2) A lot of behavioural things must be pulled out to interfaces for them
to be meaningfull. An example of this is the checking of whether all
components rendered. This is now implemented in Page.checkRendering()
and the render logic of Page. When we would support a page interface, we
would have to think of some explicit way of putting this in our
inteface. The reason for this is that we give users the configuration
option to have render checking done, and configuration is one of the
main general Wicket contracts. We now force this part of the contract.
3) going further on 2), introducing interfaces would mean that, besides
the fact that adding methods to an interface break clients whereas
adding methods to an abstract class don't, in our new situation it would
be more difficult for us to change what we currently consider
implementation details, as many of those former implementation details
would have been extracted to interfaces.
It is a good first step for Wicket, at a time when developers need
the framework to be easy. Good job. However, it would be entirely
possible to have the framework provide developer page subclasses
access to one (or multiple) delegates containing the behavior
currently in the abstract class, enabling multiple behaviors to be
supported. It could trigger the various behaviors merely by
implementing the appropriate interface, which the framework would use
as a flag to determine the appropriate delegate implementation to
invoke at runtime. Very flexible, and no loss of ease-of-use.
I don't think that Wicket needs this now, but I am fairly certain
that if you don't intend Wicket to have its day and go by the
wayside, eventually this level of flexibility, and this type of
design should be considered, at least in specific places.
Considering is allright. But give us real world problems cq usuages
first. If there really are good reasons, I am sure we would consider it.
I think our track record of honouring user's wishes is pretty good. But
we also want to have the API as tight as it can be, and we just need
darn good reasons to change our core assumptions.
Regards,
Eelco
Cheers,
Vince Marco
President, Enterprise Frameworks, Inc.
On Jul 16, 2005, at 5:31 PM, Martijn Dashorst wrote:
I have to /strongly/ disagree here. There are several points I want
to get across. And I hope that this discussion will soon stop, as we
need to work on adding core functionality, instead of aimlessly
discussing the merits of Interfaces. It has already taken too much
of my time, mainly because of the tone of the discussion implying
that the Wicket team is incompetent. I /really/ don't like that tone.
We make careful considerations when designing and developing this
framework, and have to balance a lot of interests, among others (the
future of) our ability to work on Wicket and the ability to provide
YOU as the user with additional features.

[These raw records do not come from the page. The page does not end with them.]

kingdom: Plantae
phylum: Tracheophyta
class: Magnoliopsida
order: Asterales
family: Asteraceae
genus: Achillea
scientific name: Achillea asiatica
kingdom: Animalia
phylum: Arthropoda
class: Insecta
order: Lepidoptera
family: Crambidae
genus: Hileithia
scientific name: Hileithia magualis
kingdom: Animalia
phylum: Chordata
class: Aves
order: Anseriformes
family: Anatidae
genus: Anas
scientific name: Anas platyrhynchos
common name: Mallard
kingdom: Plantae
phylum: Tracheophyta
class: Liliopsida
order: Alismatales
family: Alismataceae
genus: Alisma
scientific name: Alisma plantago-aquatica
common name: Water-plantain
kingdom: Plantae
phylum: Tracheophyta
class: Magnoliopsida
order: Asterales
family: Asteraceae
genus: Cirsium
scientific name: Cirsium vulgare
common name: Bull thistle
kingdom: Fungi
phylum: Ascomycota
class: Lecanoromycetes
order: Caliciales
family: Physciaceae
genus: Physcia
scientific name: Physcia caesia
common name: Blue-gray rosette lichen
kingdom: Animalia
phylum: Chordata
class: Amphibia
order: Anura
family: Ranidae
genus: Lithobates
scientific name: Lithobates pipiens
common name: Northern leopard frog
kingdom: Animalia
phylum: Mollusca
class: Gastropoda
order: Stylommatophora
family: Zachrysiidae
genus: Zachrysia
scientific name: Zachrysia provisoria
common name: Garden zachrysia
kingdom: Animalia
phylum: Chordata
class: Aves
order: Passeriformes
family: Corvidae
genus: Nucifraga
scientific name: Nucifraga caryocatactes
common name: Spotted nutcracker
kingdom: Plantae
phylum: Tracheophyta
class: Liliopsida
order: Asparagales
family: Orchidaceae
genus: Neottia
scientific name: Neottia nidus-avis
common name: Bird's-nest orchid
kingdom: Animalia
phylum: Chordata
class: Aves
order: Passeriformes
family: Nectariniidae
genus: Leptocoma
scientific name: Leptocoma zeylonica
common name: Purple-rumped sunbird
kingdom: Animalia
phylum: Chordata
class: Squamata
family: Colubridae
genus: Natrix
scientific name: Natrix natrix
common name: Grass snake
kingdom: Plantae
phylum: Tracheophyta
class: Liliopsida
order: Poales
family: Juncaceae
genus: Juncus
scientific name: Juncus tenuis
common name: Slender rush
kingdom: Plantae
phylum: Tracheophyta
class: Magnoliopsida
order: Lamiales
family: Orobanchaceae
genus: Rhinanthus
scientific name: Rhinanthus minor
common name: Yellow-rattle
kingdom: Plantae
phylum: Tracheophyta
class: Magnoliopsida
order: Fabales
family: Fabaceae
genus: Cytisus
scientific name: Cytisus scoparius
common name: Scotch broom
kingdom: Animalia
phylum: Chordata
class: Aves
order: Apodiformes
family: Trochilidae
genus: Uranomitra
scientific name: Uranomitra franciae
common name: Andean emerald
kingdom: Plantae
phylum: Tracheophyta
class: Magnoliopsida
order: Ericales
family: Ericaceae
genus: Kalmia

Like Jonathan said in his discussion with Eelco, interfaces are very
difficult to evolve. We, as framework builders, find that we need
the flexibility provided to us by using the inheritence idiom,
instead of implementing interfaces. I read, for the umptieth time,
point 16 in Effective Java by Joshua Bloch. This point is titled
'Prefer interfaces to abstract classes'. And Joshua makes the case
for using interfaces instead of using inheritence. This chapter is
quite clearly inspired by the collections package.